### EXTRAIT FOURNI
Pour l’IA à « risque limité », le projet ne prévoit pas d’intervention « car ces systèmes ne représentent qu’un risque minime, voire nul, pour les droits ou la sécurité des citoyens ».
Une réglementation sur les exceptions
La réglementation ne vise pas les usages les plus communs de l’IA. La Commission souligne elle-même que « la grande majorité des systèmes d’IA relèvent de cette catégorie [des risques limités] ».
« À l’épreuve du temps [N.D.R. comprendre “suffisamment générales”] et propices à l’innovation, nos règles s’appliqueront lorsque c’est strictement nécessaire : quand la sécurité et les droits fondamentaux des citoyens de l’Union sont en jeu », insiste bien Margrethe Vestager.
En faisant des distinguos, ces règles se veulent « proportionnées et souples » et ne sont prévues que pour faire face aux « risques spécifiques ».

### VOTRE TRAVAIL
- a) Dans l'extrait fourni, à quelle catégorie la Commission rattache-t-elle la grande majorité des systèmes d'IA ?
- b) Recopiez fidèlement le passage de l'extrait fourni qui commence par « Une réglementation sur » et se termine par « bien Margrethe Vestager. ».

### DONNÉES ENREGISTRÉES

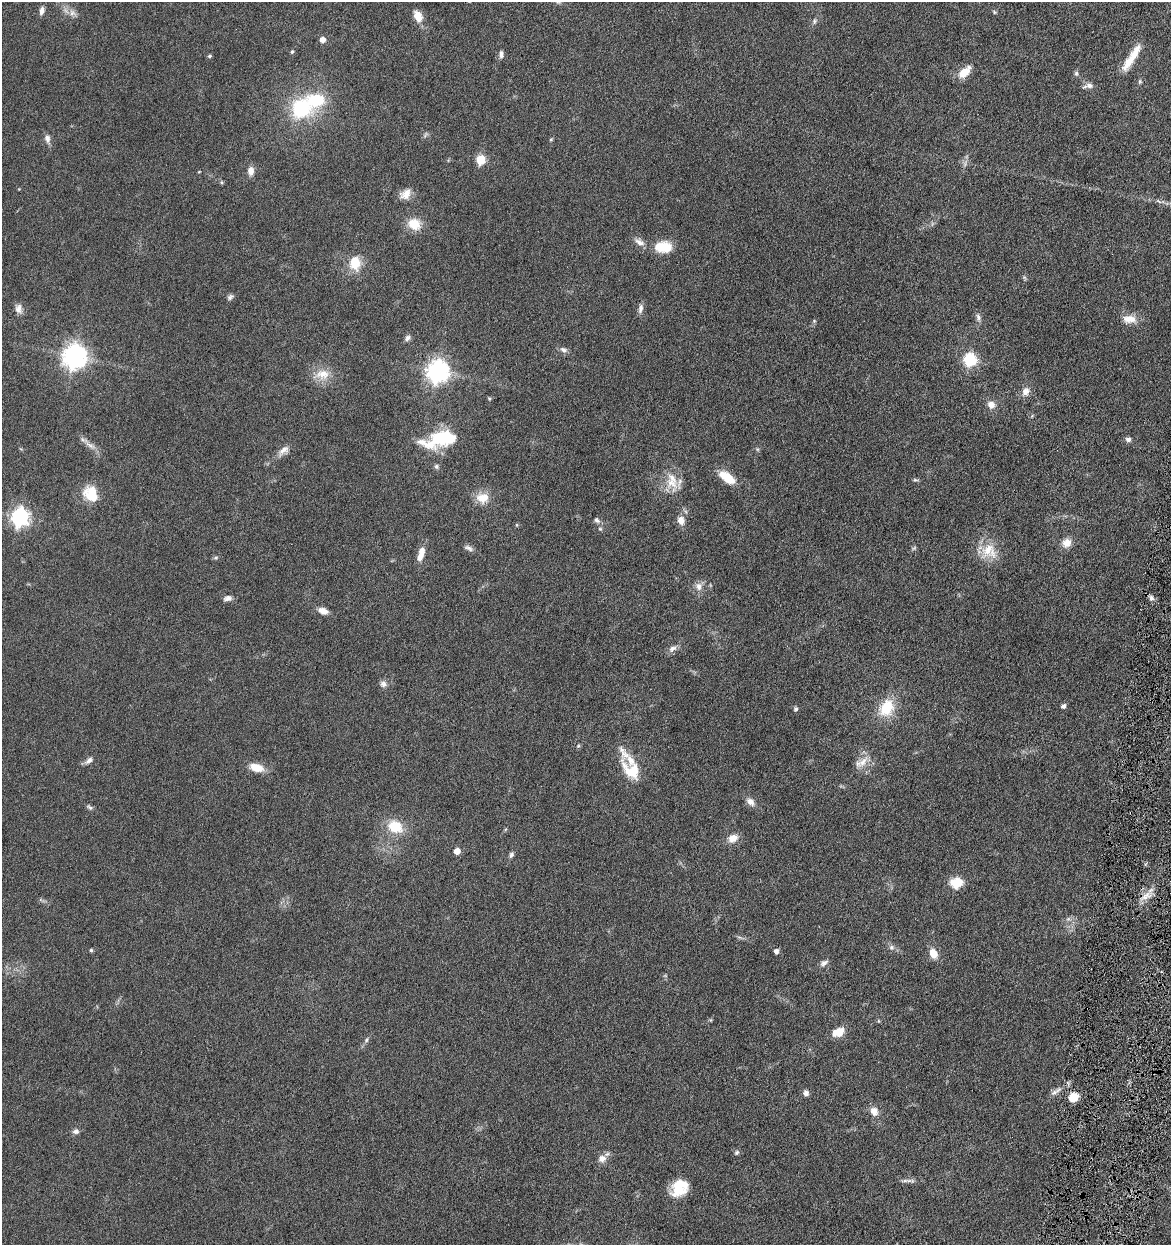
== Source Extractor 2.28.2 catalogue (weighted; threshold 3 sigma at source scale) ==
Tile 6 of 4 x 4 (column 2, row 2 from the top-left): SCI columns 1411-2579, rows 2492-3734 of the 5040 x 4982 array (HDU 1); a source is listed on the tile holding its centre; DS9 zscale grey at full resolution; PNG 1173 x 1247 px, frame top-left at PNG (2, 2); no overlay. Shown black and unused: <1% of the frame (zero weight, under 4 of 8 exposures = <1% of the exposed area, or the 3 px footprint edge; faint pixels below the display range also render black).
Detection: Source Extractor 2.28.2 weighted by HDU 2 'WHT'; one run over the whole footprint, this tile lists its part. Background 0.042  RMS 0.0046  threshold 0.0189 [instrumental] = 3 sigma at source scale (4.09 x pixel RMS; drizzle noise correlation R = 1.36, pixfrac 0.8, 0.05/0.05 arcsec/px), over >= 5 px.
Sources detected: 107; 1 too faint to see at this stretch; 3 inside a brighter object's white glare — not listed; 4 inside a brighter listed object's ellipse — not listed separately; the other 99 listed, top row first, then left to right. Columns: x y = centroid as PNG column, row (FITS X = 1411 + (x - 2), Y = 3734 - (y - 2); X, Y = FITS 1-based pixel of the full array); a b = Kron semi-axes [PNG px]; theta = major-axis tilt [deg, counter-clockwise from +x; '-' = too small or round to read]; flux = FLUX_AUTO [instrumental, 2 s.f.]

### CORRIGÉ DES EXERCICES
- a) À la catégorie des risques limités.

- b)
Une réglementation sur les exceptions
La réglementation ne vise pas les usages les plus communs de l’IA. La Commission souligne elle-même que « la grande majorité des systèmes d’IA relèvent de cette catégorie [des risques limités] ».
« À l’épreuve du temps [N.D.R. comprendre “suffisamment générales”] et propices à l’innovation, nos règles s’appliqueront lorsque c’est strictement nécessaire : quand la sécurité et les droits fondamentaux des citoyens de l’Union sont en jeu », insiste bien Margrethe Vestager.